Why Buybacks Are Up (Long Term Trend)

Buybacks aren’t a new method of capital return, but they have had a surge in popularity in the past 20 years. In the early 1980s less than 10% of distributions to shareholders were through buybacks. Now it’s between 50% and 60%. The reason for this change is because buybacks are more flexible than dividends. Firms like to play up their dividend streaks as a reason to invest in the company. If the dividend is raised too high, it would need to be cut when business is weak which would end the streak. Therefore firms are conservative with dividends and change buybacks based on how the company is doing.

The two charts below show how buybacks collapsed during the financial crisis, while dividends fell slightly. In 2004-2008 5% of companies with over $500 million in revenue cut their dividend.

Buybacks Vacillate More Than Dividends

Buybacks Vacillate More Than Dividends

The other reason buybacks are popular is dividends require investors to reinvest the cash if they want to keep their stake in the company, while buybacks don’t require anything to be done. Secondly, buybacks allow taxes to be deferred while dividends are taxed the moment they are paid out. That’s very inefficient and destroys capital with undo tax payments if you plan to reinvest the dividends anyway.

Buybacks Are Down, Capex Is Up (Short Term Movement)

Buybacks are blamed for equity bubbles, but that shouldn’t be the case because they are just returning capital to shareholders. If you replace the word buybacks with capital returns, it would sound silly to complain returning capital to shareholders creates a bubble. Buybacks are blamed for a lot that went wrong during the financial crisis because they recently became more prevalent in the medium term. Lately buybacks have been falling as you saw from the chart above.

Stocks have rallied in 2017 despite falling buybacks because profits were up. Buybacks are also blamed for low productivity. However, the lack of fixed investment is not caused by buybacks. Firms decide they don’t have any place to invest. After they make that decision, they return the excess capital to shareholders. The problem is not having a place to invest the money, but that by issuing buybacks management is stating that an investment into the business and innovation does not bring about the same return on investment.

The graphic below shows how there has recently been a shift towards CAPEX and away from buybacks.

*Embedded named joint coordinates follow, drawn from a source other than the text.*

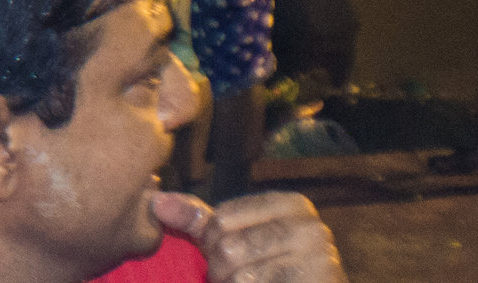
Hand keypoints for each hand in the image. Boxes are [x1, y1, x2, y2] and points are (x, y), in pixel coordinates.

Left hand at [152, 190, 346, 281]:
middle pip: (229, 248)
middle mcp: (312, 228)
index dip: (211, 242)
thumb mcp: (237, 236)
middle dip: (221, 270)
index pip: (222, 218)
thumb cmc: (271, 269)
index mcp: (292, 204)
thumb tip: (157, 203)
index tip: (223, 253)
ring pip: (241, 277)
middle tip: (233, 277)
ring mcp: (320, 261)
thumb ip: (200, 219)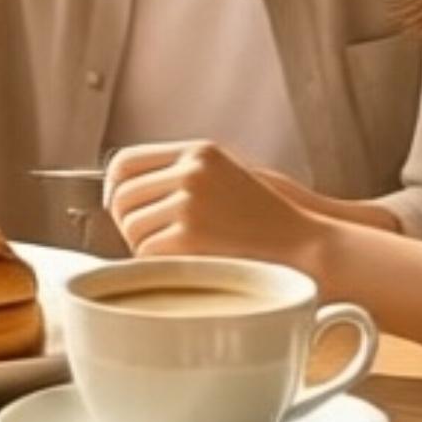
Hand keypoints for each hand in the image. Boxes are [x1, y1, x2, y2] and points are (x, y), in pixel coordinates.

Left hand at [104, 139, 321, 266]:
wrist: (308, 248)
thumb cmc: (272, 221)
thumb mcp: (229, 177)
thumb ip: (185, 175)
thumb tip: (127, 189)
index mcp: (198, 152)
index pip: (125, 161)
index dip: (114, 187)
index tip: (118, 206)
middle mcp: (190, 172)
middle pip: (122, 198)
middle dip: (129, 223)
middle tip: (150, 242)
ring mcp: (188, 203)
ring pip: (132, 228)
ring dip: (145, 248)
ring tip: (177, 257)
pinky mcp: (189, 237)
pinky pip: (146, 254)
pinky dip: (156, 267)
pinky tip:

Core Capital Investment Up & Buybacks Down

Core Capital Investment Up & Buybacks Down

That might be because regulations were promised to be cut by President Trump. It could also be because higher nominal wage growth caused firms to make investments to make employees more efficient since they need to be paid more. If buybacks were just about greedy management, why did this change just occur? The truth is that buybacks have nothing to do with short sighted management, for the most part. Quantitative easing has created an environment whereby the risks of financial investment are much lower than investing into the real economy. Now that quantitative easing is finally winding down, this has resulted in a decrease in stock buybacks which could actually be a bullish sign for upcoming economic growth.

Conclusion

Poor arguments criticizing stock buybacks occur because firms bought back stocks before the 2008 financial crisis and are doing the same during this business cycle. However, there were also record dividends given out, yet dividends aren’t being criticized. We showed why these arguments are wrong in this article. Share it with your friends who hate buybacks unnecessarily. If you have an issue with buybacks, then you should instead focus your negativity on monetary policy. Buybacks are simply a reaction, not the culprit.